__Exercise requirements__
[a] From the alpha shapes documentation diff, extract verbatim the part that opens with the words containing "-A model that" and closes with "as template parameters.".
[b] Write what comes next in the diff to the 3D alpha shapes documentation, picking up after its last line.

[Begin Excerpted passage]

Added periodic weighted alpha shapes to the doc

Alpha_shapes_3/doc/Alpha_shapes_3/Alpha_shapes_3.txt

@@ -198,10 +198,13 @@ We currently do not specify concepts for the underlying triangulation
 type. Models that work for a family of alpha-shapes are the instantiations
 of the classes `Delaunay_triangulation_3` and
 `Periodic_3_Delaunay_triangulation_3` (see
-example \ref AlphaShape_3DExampleForPeriodicAlphaShapes). A model that works for a fixed alpha-shape are the instantiations
+example \ref AlphaShape_3DExampleForPeriodicAlphaShapes).
+A model that works for a fixed alpha-shape are the instantiations
 of the class `Delaunay_triangulation_3`.
-A model that works for a weighted alpha-shape is 
-the class `Regular_triangulation_3`. The triangulation needs a geometric traits class 
+Models that work for a weighted alpha-shape are the instantiations
+of the classes `Regular_triangulation_3` and
+`Periodic_3_regular_triangulation_3`.
+The triangulation needs a geometric traits class
 and a triangulation data structure as template parameters.
 
 \subsection AlphaShape3D_ConceptAndModelsAlphaShapes Alpha Shapes
@@ -234,19 +237,20 @@ and `Fixed_alpha_shape_cell_base_3<Gt>`, respectively.

[End Excerpted passage]
[Begin Provided data]

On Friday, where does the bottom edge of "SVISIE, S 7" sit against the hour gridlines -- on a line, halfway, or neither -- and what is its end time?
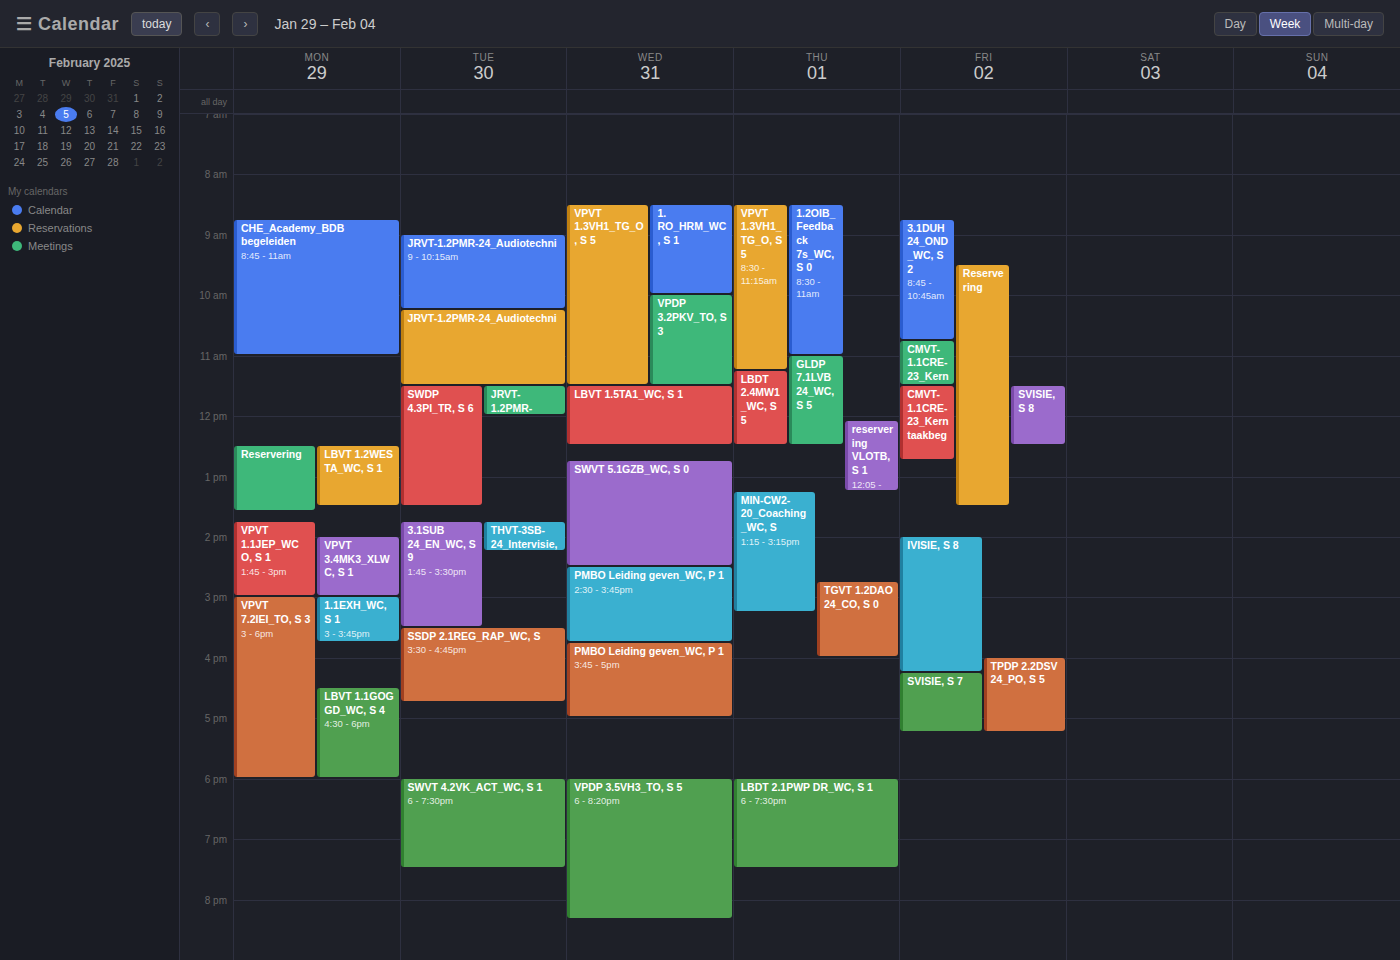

[End Provided data]

__Results__
[a]
-A model that works for a weighted alpha-shape is 
-the class `Regular_triangulation_3`. The triangulation needs a geometric traits class 
+Models that work for a weighted alpha-shape are the instantiations
+of the classes `Regular_triangulation_3` and
+`Periodic_3_regular_triangulation_3`.
+The triangulation needs a geometric traits class
 and a triangulation data structure as template parameters.

[b]
 \subsection AlphaShape3D_ConceptAndModelsTDS Triangulation data structure
 
-Additionally requirements are put when using `Regular_triangulation_3` or
-`Periodic_3_Delaunay_triangulation_3` as underlying triangulations:
+Additionally requirements are put when using weighted or
+periodic triangulations as underlying triangulation:
 <ul>
-<li> When using `Regular_triangulation_3` as underlying triangulation, the vertex
+<li> When using a weighted triangulation (`Regular_triangulation_3` or
+`Periodic_3_regular_triangulation_3`), the vertex
 and cell classes must be models to both `AlphaShapeVertex_3` and
 `RegularTriangulationVertexBase_3`, as well as
 `AlphaShapeCell_3` and `RegularTriangulationCellBase_3` respectively
-(see example \ref  AlphaShape_3DExampleforWeightedAlphaShapes).
-<li> When using `Periodic_3_Delaunay_triangulation_3` as underlying
-triangulation the vertex and cell classes need to be models to both
-`AlphaShapeVertex_3` and `Periodic_3TriangulationDSVertexBase_3`, as well as
-`AlphaShapeCell_3` and `Periodic_3TriangulationDSCellBase_3`
-(see example \ref  AlphaShape_3DExampleForPeriodicAlphaShapes).
+(see example: \ref AlphaShape_3DExampleforWeightedAlphaShapes).
+<li> When using a periodic triangulation (`Periodic_3_Delaunay_triangulation_3`
+or `Periodic_3_regular_triangulation_3`), the vertex and cell classes must
+be models to both `AlphaShapeVertex_3` and `Periodic_3TriangulationDSVertexBase_3`,
+as well as `AlphaShapeCell_3` and `Periodic_3TriangulationDSCellBase_3`
+(see example: \ref  AlphaShape_3DExampleForPeriodicAlphaShapes).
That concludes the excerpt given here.